* [What the exercise asks] Reproduce all of the entries below with "Source instrument" swapped for "Measuring device" wherever it occurs, leaving everything else unchanged. Omit the pictures.

Segment Start: Given information

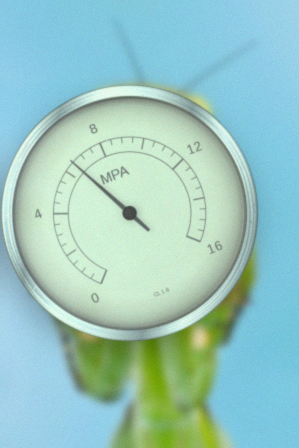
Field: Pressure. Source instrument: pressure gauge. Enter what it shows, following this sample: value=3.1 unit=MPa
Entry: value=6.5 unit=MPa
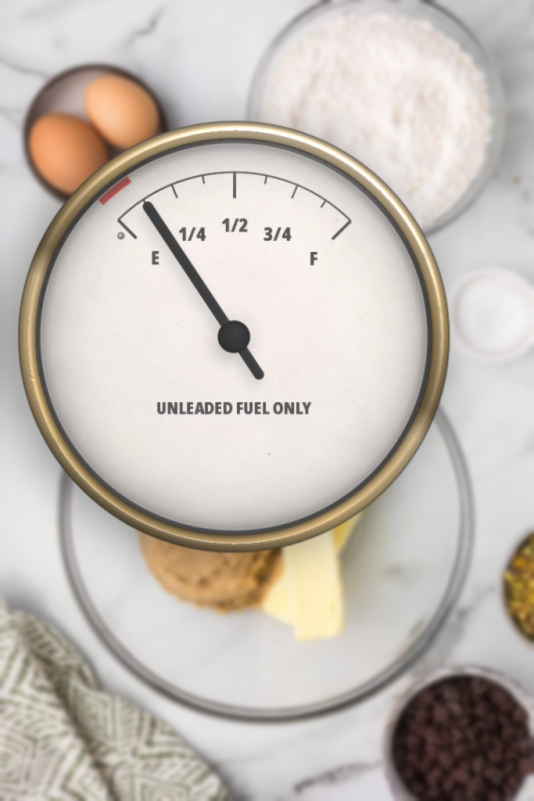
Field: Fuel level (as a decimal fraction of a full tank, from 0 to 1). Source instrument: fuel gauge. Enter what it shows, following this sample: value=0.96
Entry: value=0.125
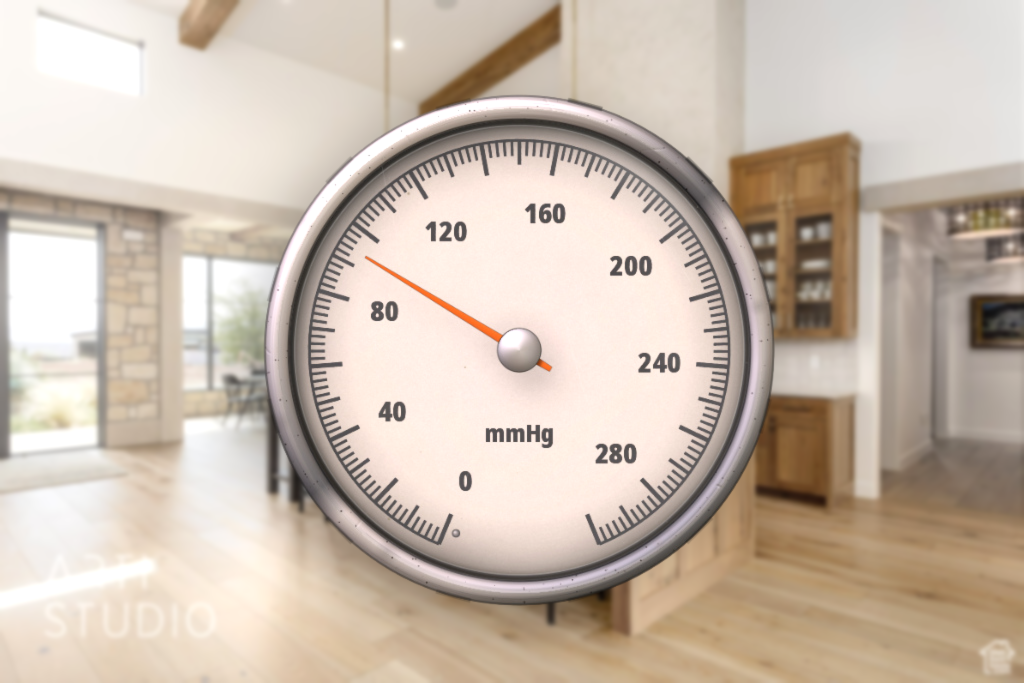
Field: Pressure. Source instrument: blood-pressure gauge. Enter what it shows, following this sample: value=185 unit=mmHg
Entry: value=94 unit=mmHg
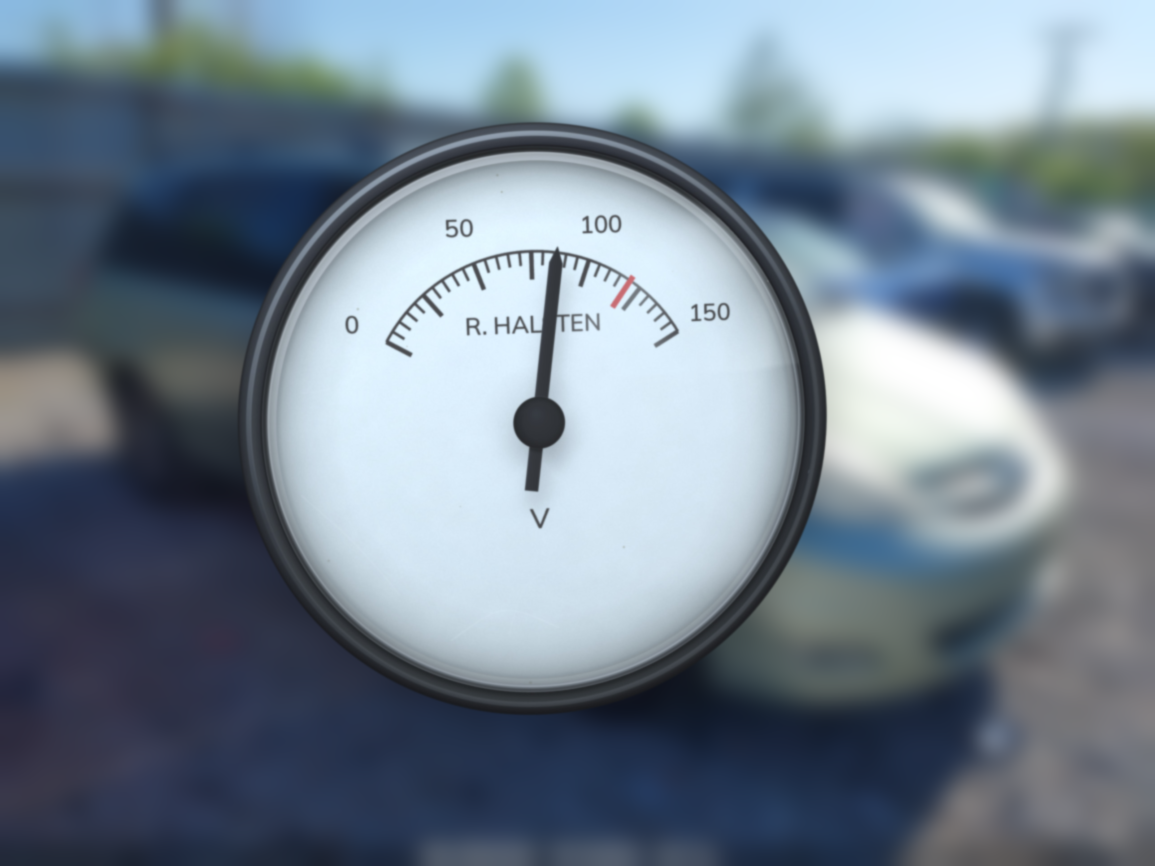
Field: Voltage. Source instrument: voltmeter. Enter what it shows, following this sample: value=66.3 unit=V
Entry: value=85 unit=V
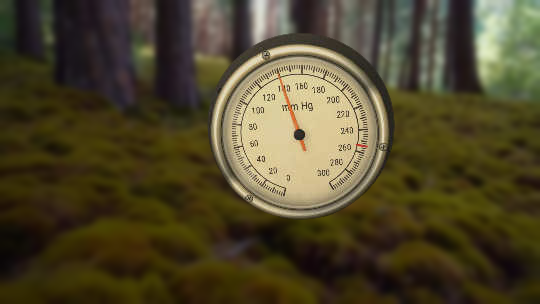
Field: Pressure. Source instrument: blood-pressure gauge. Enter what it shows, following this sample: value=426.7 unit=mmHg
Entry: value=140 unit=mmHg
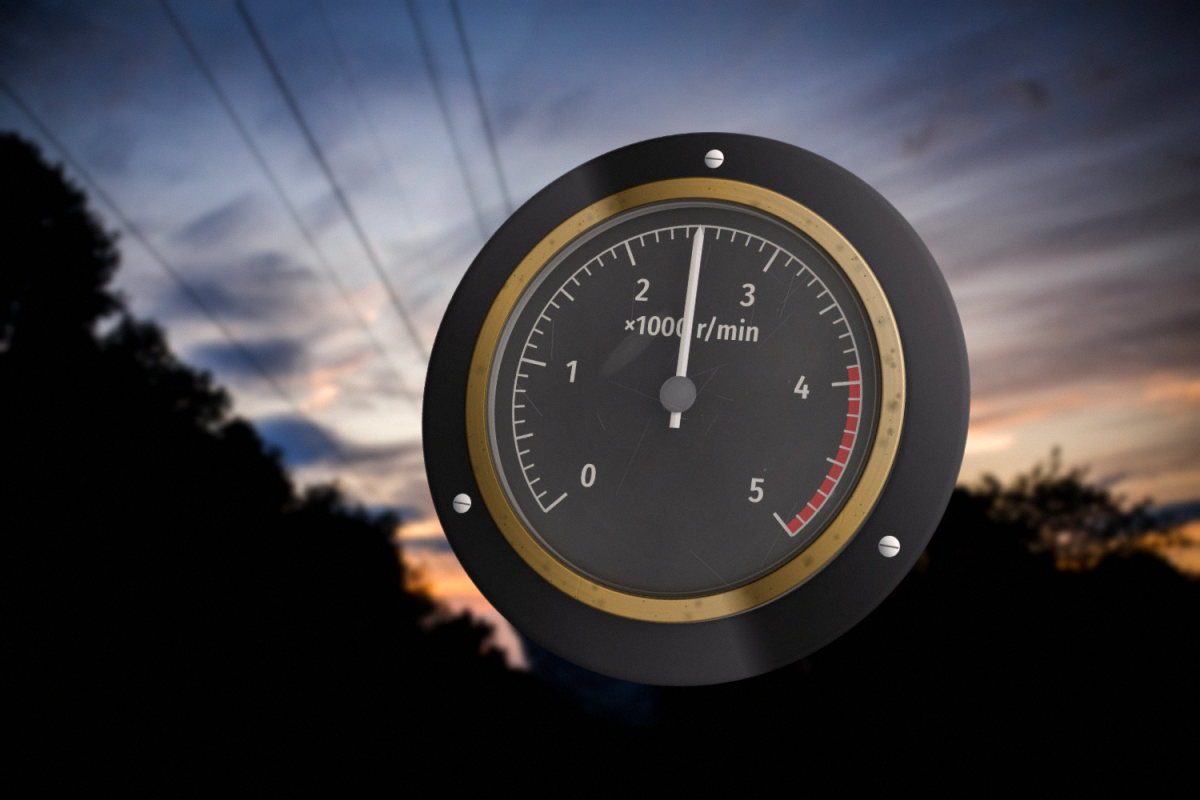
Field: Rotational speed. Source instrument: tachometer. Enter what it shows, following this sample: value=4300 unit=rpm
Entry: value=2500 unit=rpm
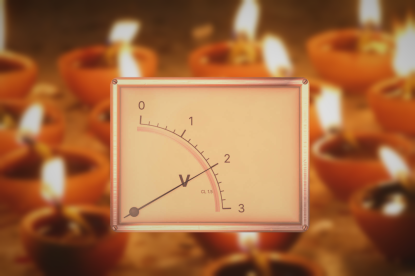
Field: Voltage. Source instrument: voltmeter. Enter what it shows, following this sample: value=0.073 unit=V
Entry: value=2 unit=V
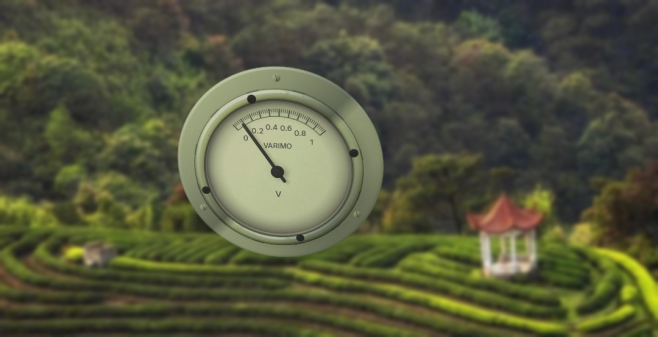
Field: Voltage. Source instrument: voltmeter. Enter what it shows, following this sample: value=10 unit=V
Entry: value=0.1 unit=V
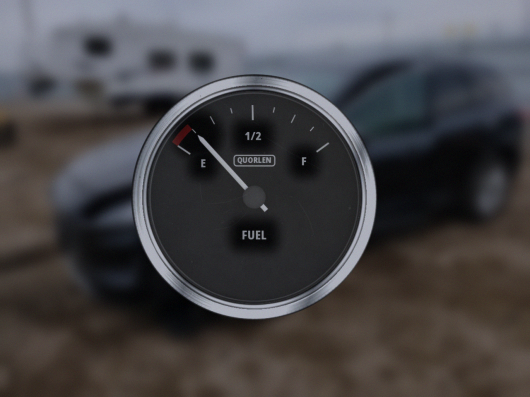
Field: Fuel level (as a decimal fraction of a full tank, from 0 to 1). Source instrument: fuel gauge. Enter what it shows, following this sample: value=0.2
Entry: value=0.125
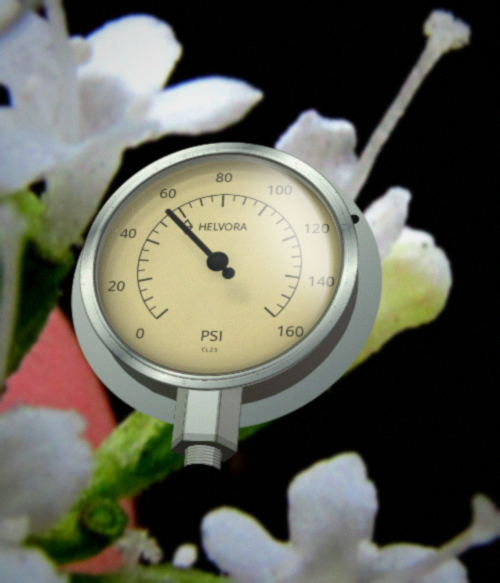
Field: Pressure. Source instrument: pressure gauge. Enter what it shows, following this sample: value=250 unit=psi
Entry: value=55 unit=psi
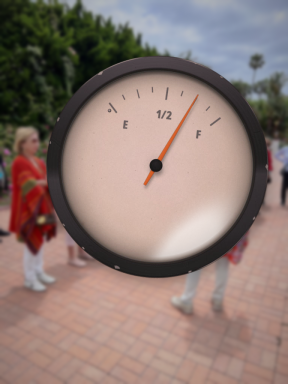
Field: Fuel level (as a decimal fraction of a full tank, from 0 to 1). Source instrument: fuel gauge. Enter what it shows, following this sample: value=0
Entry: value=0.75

Segment End: Given information

* [Reply to the exercise]
Field: Pressure. Measuring device: pressure gauge. Enter what it shows, following this sample: value=3.1 unit=MPa
Entry: value=6.5 unit=MPa
Field: Fuel level (as a decimal fraction of a full tank, from 0 to 1). Measuring device: fuel gauge. Enter what it shows, following this sample: value=0.96
Entry: value=0.125
Field: Pressure. Measuring device: blood-pressure gauge. Enter what it shows, following this sample: value=185 unit=mmHg
Entry: value=94 unit=mmHg
Field: Voltage. Measuring device: voltmeter. Enter what it shows, following this sample: value=66.3 unit=V
Entry: value=85 unit=V
Field: Pressure. Measuring device: blood-pressure gauge. Enter what it shows, following this sample: value=426.7 unit=mmHg
Entry: value=140 unit=mmHg
Field: Rotational speed. Measuring device: tachometer. Enter what it shows, following this sample: value=4300 unit=rpm
Entry: value=2500 unit=rpm
Field: Voltage. Measuring device: voltmeter. Enter what it shows, following this sample: value=0.073 unit=V
Entry: value=2 unit=V
Field: Voltage. Measuring device: voltmeter. Enter what it shows, following this sample: value=10 unit=V
Entry: value=0.1 unit=V
Field: Fuel level (as a decimal fraction of a full tank, from 0 to 1). Measuring device: fuel gauge. Enter what it shows, following this sample: value=0.2
Entry: value=0.125
Field: Pressure. Measuring device: pressure gauge. Enter what it shows, following this sample: value=250 unit=psi
Entry: value=55 unit=psi
Field: Fuel level (as a decimal fraction of a full tank, from 0 to 1). Measuring device: fuel gauge. Enter what it shows, following this sample: value=0
Entry: value=0.75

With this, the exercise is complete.